Credit: NASA/JPL-Caltech/MSSS

Ancient Mars must have been much warmer than the planet is today for such
environments to persist, many scientists think. As such, prior work sought
to look for signs that Mars once possessed ample amounts of greenhouses
gases such as carbon dioxide in its atmosphere, which trap heat from the
sun.

However, analyses of data taken from orbit above Mars suggested little in
the way of the carbonate minerals on the Martian surface that one would
expect to find if its atmosphere were once richer in carbon dioxide. To help
solve this mystery, scientists examined data collected from the Red Planet's
surface by NASA's Curiosity rover as it traversed the lower slopes of the
mountain Aeolis Mons (known informally as Mount Sharp), which rises about
3.4 miles (5.5 kilometers) high from the center of Gale Crater.

The researchers analyzed Martian mudstones, siltstones, sandstones and other
sedimentary rocks deposited by lakes and rivers on the floor of Gale Crater
about 3.5 billion years ago. They did not detect carbonates, suggesting that
atmospheric levels of carbon dioxide back then were tens to hundreds of
times lower than those required by climate models to warm early Mars enough
to keep liquid water on its surface.

These findings do not suggest that ancient Mars wasn't wet, study team
members said. "The sedimentary evidence at Gale Crater is indisputable in
showing the prolonged presence of liquid water on the surface of early
Mars," Bristow told Space.com.

One possible explanation for this discovery is that Mars once did have
carbonates on its surface that were later destroyed. However, "the nature of
the minerals in the samples we focused on don't support that conclusion,"
Bristow said. "They don't show any sign of suffering an acidic attack that
could have dissolved any carbonates there in the past."

Another possibility is that early Mars was warmed by other greenhouse gases,
such as sulfur dioxide, methane or nitrous oxide.

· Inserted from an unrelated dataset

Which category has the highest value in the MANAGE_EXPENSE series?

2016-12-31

"The downside of all these other greenhouse gases is that they tend to be
quite reactive, so when you put them in the atmosphere, they don't hang out
an especially long time," Bristow said. "So the warming periods driven by
those kinds of greenhouse gases are relatively short-lived, which is not
consistent with observations from Gale Crater where we have evidence for
lakes and rivers that persisted for hundreds of thousands or even millions
of years."

Other scenarios that might explain the water of early Mars include ice caps
that could have kept liquid water insulated under them, or a change in the
Martian orbit that made the Red Planet warmer. "Our findings mean that
scientists have to think a bit more deeply about what kind of mechanisms
could lead to stabilization of surface water," Bristow said.

Future research will analyze more data that Curiosity is collecting as it
makes its way up Aeolis Mons.

"It looks like the rover should be sampling the rock record of ancient Mars
during a climatic transition as it dried out and cooled down," Bristow said.
"We are hoping to get more clues as to how the early Martian climate system
operated."

The scientists detailed their findings online today (Feb. 6) in the journal
Proceedings of the National Academy of Sciences.